Personal information
- Full name: Joseph Speca
- Date of birth: July 1, 1937 (age 89)
- Place of birth: Baltimore, Maryland, U.S.
- Position: Defender

College career
- Years: Team / Apps / (Gls)
- Mount St. Joseph Lions

Senior career*
- Years: Team / Apps / (Gls)
- 1957–: Baltimore Pompei
- 1966–67: Baltimore St. Gerards
- 1967–1968: Baltimore Bays / 20 / (1)

International career
- 1960–1968: United States / 3 / (0)

Managerial career
- 1967–1968: Baltimore Bays

Medal record
Men's football (soccer)
Representing the United States
Pan American Games
| Bronze medal – third place | 1959 Chicago | Team competition |

= Joe Speca =

American soccer player and coach

Joseph "Joey" or "Joe" Speca (born Highlandtown, Baltimore, Maryland) is a former U.S. soccer player.
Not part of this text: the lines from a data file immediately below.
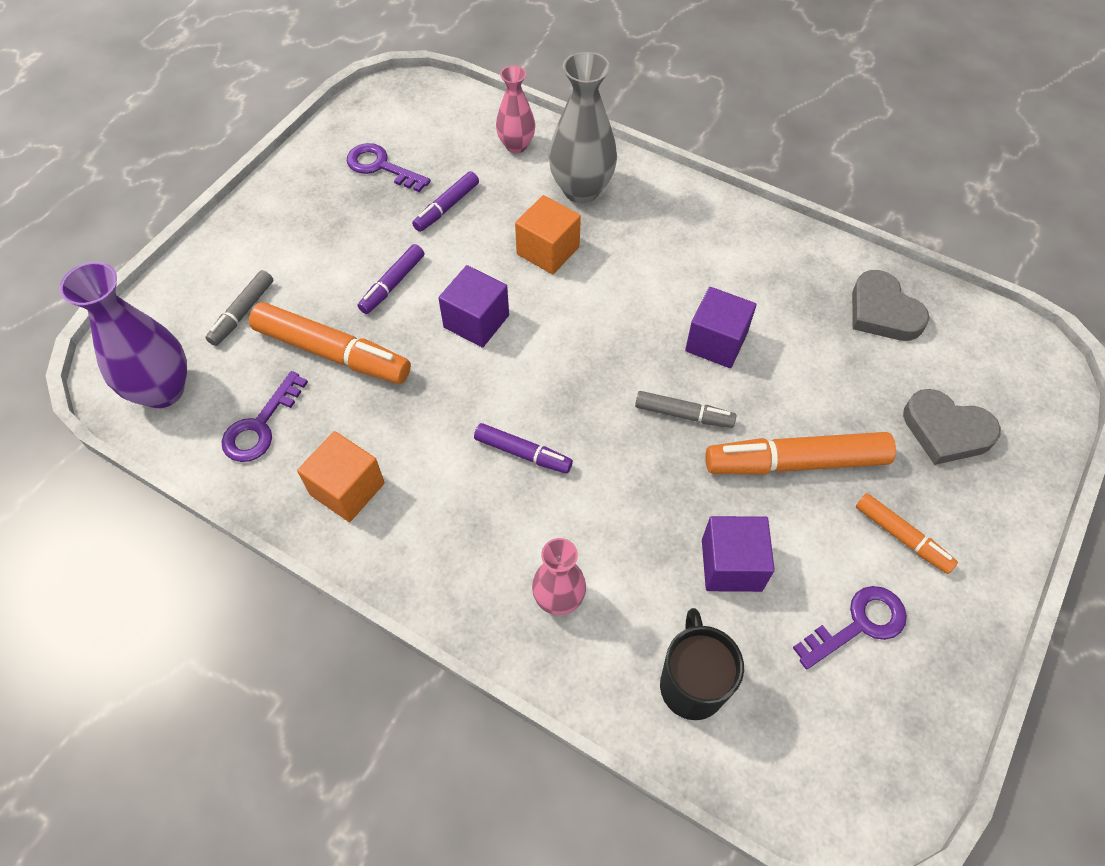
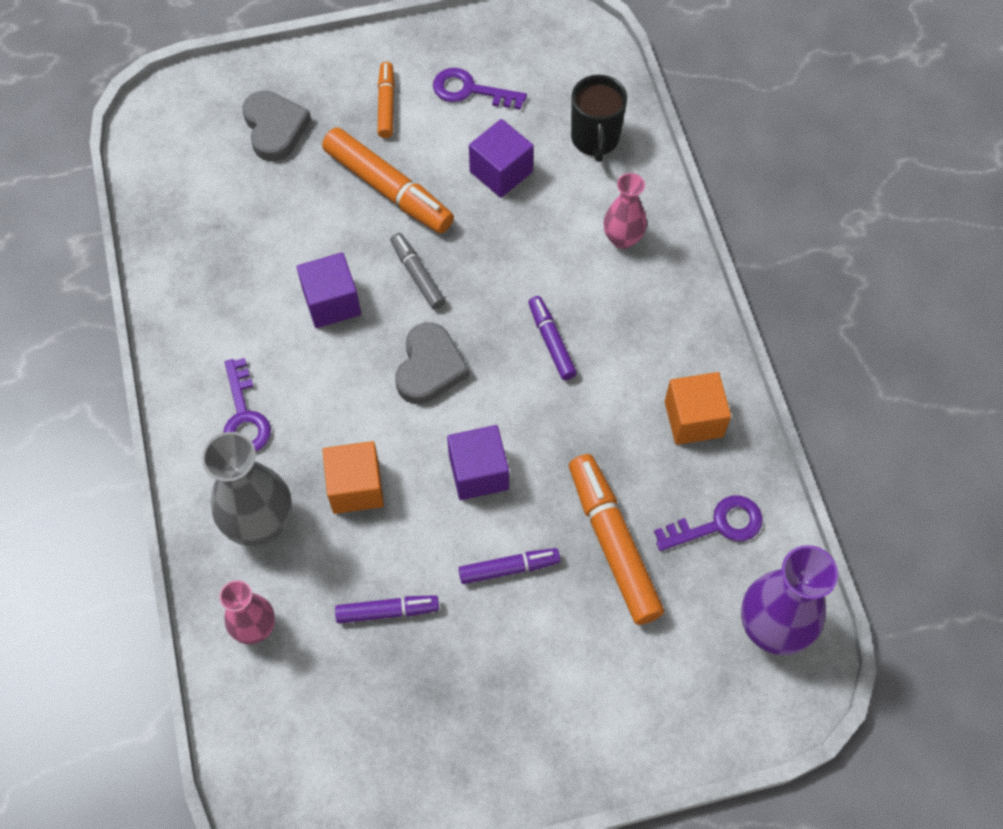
camera: 135 degrees left, 5 degrees up
grey marker [205,270,273,346] -> none
purple key [347,143,431,192] -> purple key moved to [223,358,271,451]
black mug [660,608,744,720] -> black mug turned 45 degrees counterclockwise [571,75,627,162]
grey heart [852,270,929,341] -> grey heart moved to [395,322,469,404]

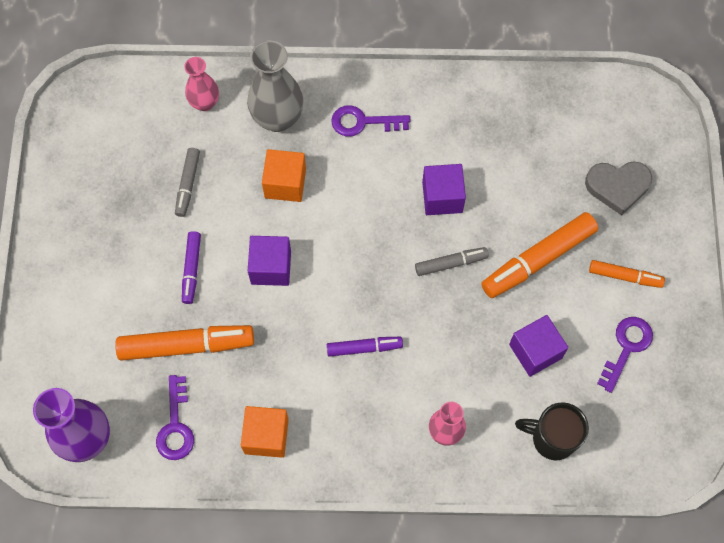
camera: 105 degrees right, 5 degrees up
purple marker [335,595,439,623] -> grey marker [175,148,200,217]
grey heart [395,322,469,404] -> none

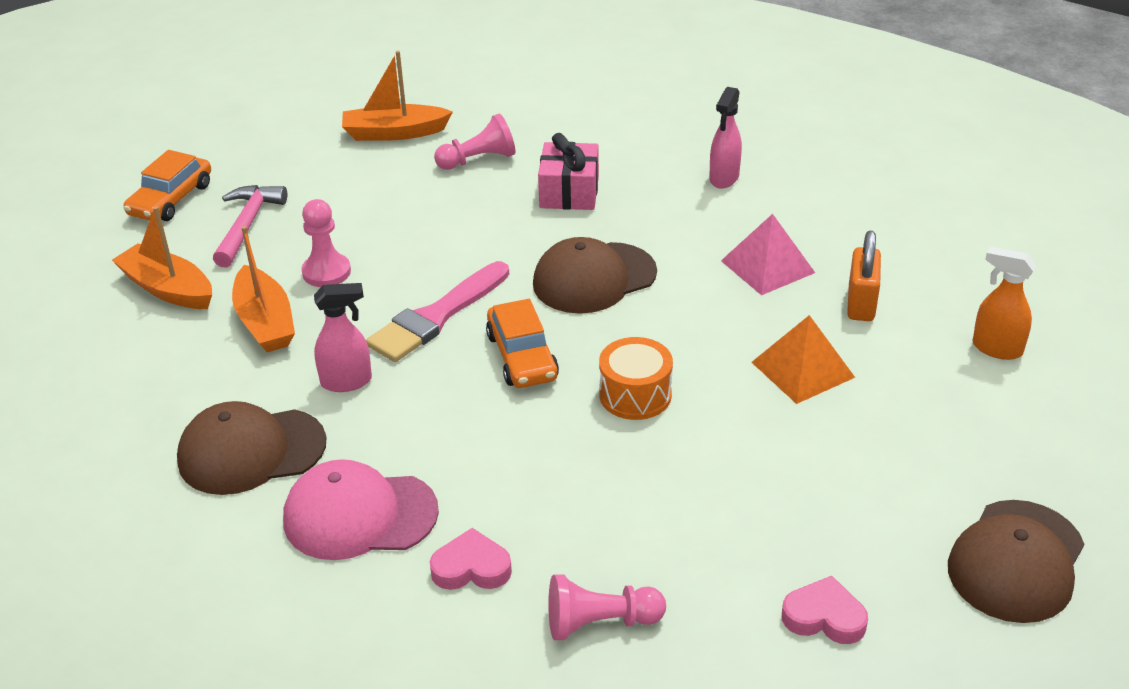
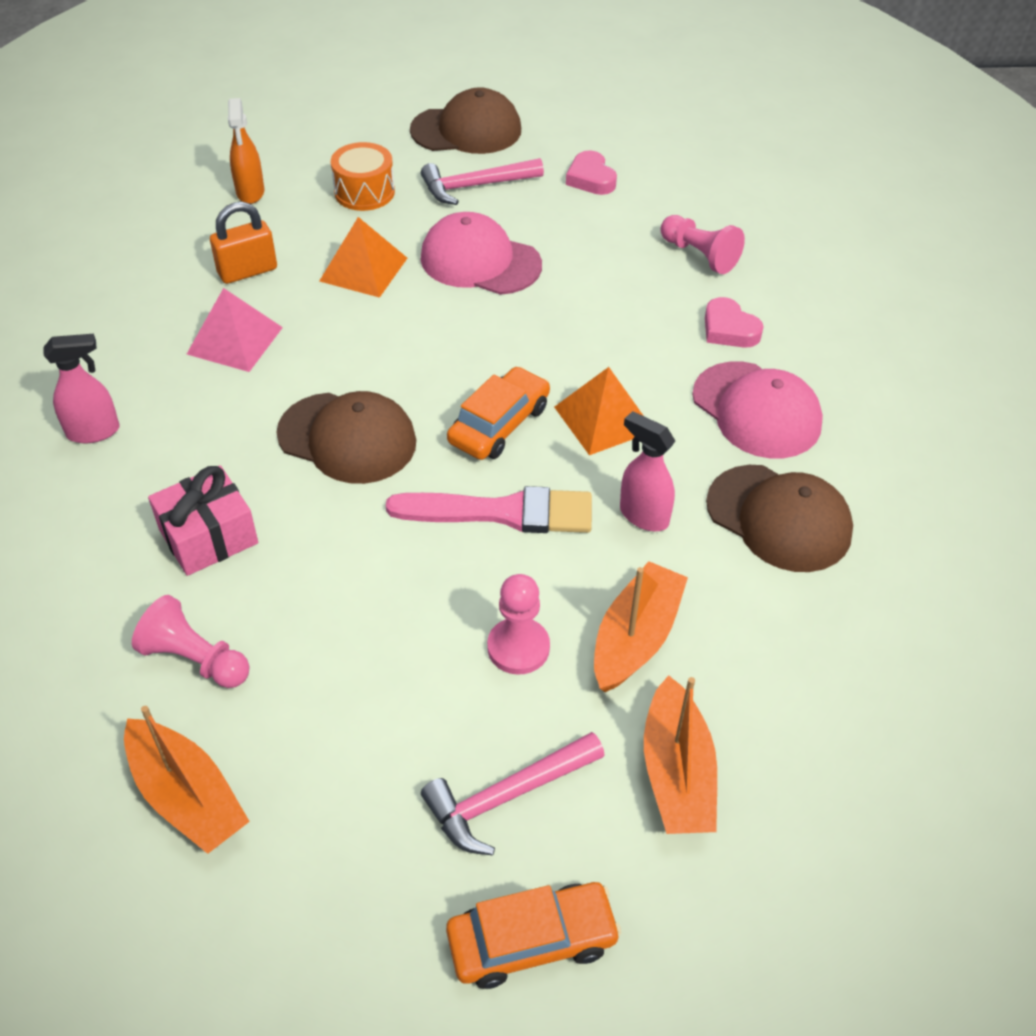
camera: 130 degrees left, 10 degrees up
orange drum [599,337,673,420] -> orange drum moved to [331,142,395,211]
none -> pink hammer [421,158,544,205]
none -> pink cap [421,212,542,295]
none -> orange pyramid [554,367,643,455]

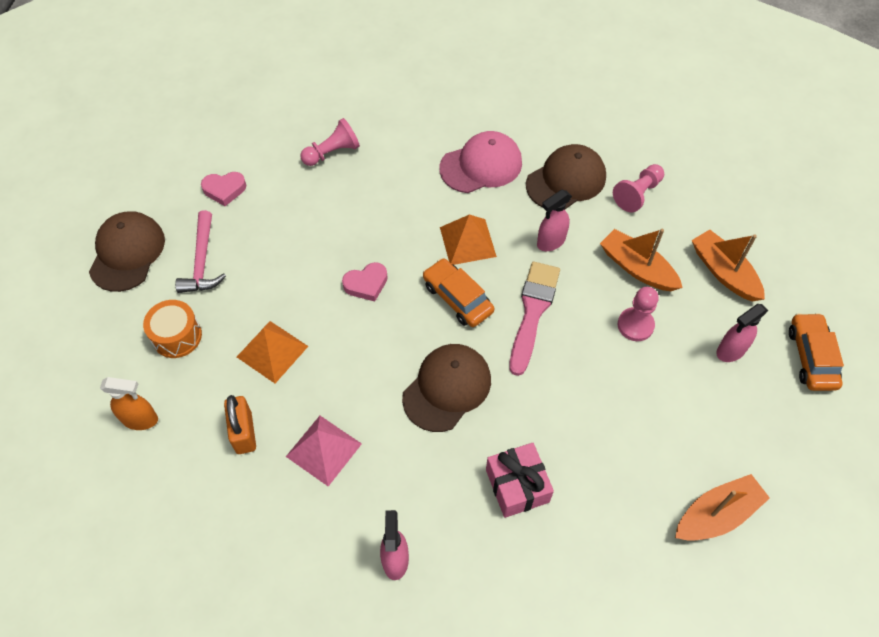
camera: 75 degrees left, 10 degrees up
pink pawn [132,595,249,688] -> pink pawn moved to [613,164,664,212]
pink cap [421,212,542,295] -> none
pink hammer [421,732,605,855] -> pink spray bottle [717,304,768,362]
orange boat [644,675,717,834] -> orange boat turned 135 degrees counterclockwise [692,230,765,302]
pink heart [705,297,764,347] -> pink heart moved to [342,262,388,302]

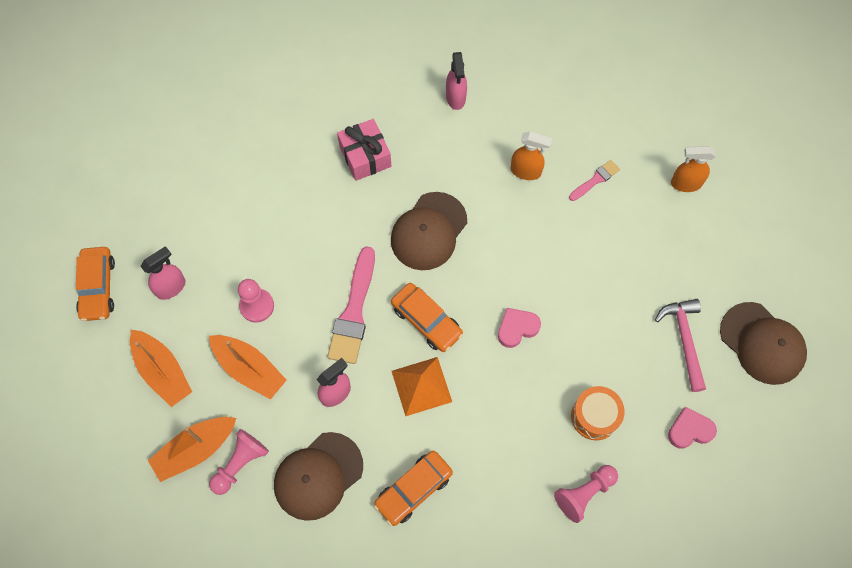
camera: 175 degrees right, 10 degrees up
brown cap [89,211,165,292] -> brown cap turned 45 degrees counterclockwise [720,302,807,385]
orange drum [143,300,202,358] -> orange drum moved to [571,386,625,440]
orange padlock [224,395,256,454] -> pink brush [569,160,620,201]
orange pyramid [237,321,308,383] -> none
pink pyramid [286,416,362,486] -> orange spray bottle [511,131,553,180]
pink cap [439,131,522,193] -> orange car [374,451,453,526]
orange boat [675,474,770,541] -> orange boat moved to [148,417,236,482]

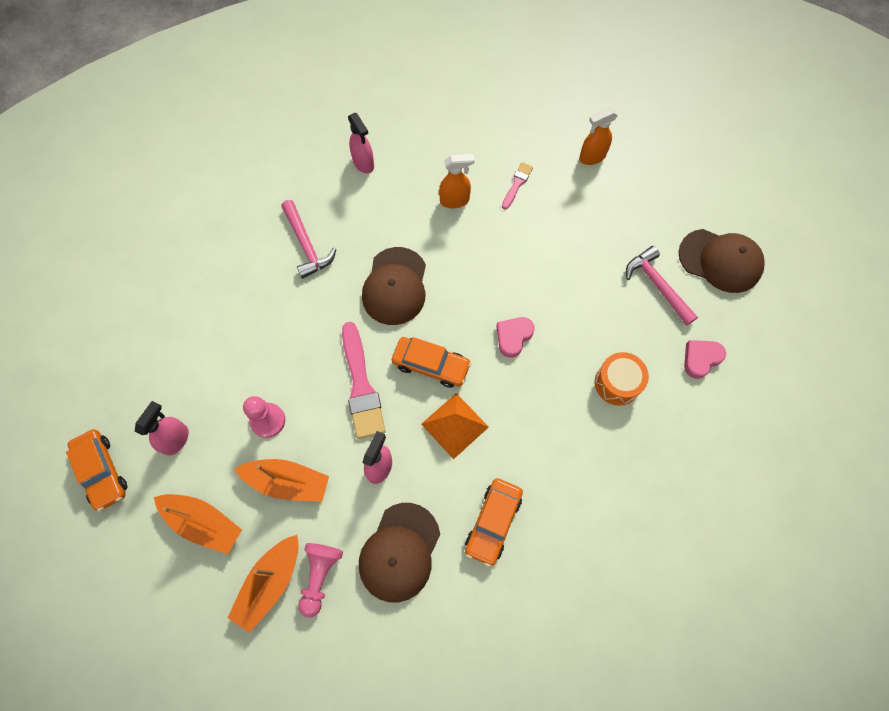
camera: 25 degrees left, 0 degrees up
pink gift [337,119,391,181] -> pink hammer [281,200,336,279]
pink pawn [554,465,618,523] -> none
Speca played a single season in both the National Professional Soccer League (NPSL) and the North American Soccer League (NASL). He also earned three caps with the United States.

==Youth==
Speca grew up in Baltimore, playing soccer first at Patterson Senior High School then the College of Mount St. Joseph.

==Professional career==
Speca began his professional career with Baltimore Pompei. He then played for Baltimore St. Gerards, American Soccer League champions of 1966–67. In 1967, Speca signed with the Baltimore Bays of the National Professional Soccer League. He was one of only three native-born U.S. players in the league. In 1968, the NPSL merged with the United Soccer Association to form the North American Soccer League. Speca then spent the 1968 season with the Bays in the NASL.

==National team==
In 1959, Speca was selected for the U.S. roster at the 1959 Pan American Games. In 1960, he earned his first of three caps with the U.S. national team in a 3–3 tie with Mexico in a World Cup qualifier. He did not play again for the national team until September 15, 1968, when he came on for Eddie Clear in a 3–3 tie with Israel. His last game came ten days later in a 4–0 loss to Israel. In this game, he came on for Helmut Kofler.

In 1995, Speca was inducted into the Old Timers Soccer hall of Fame. In May 2007, inducted into the Maryland Athletic Hall of Fame.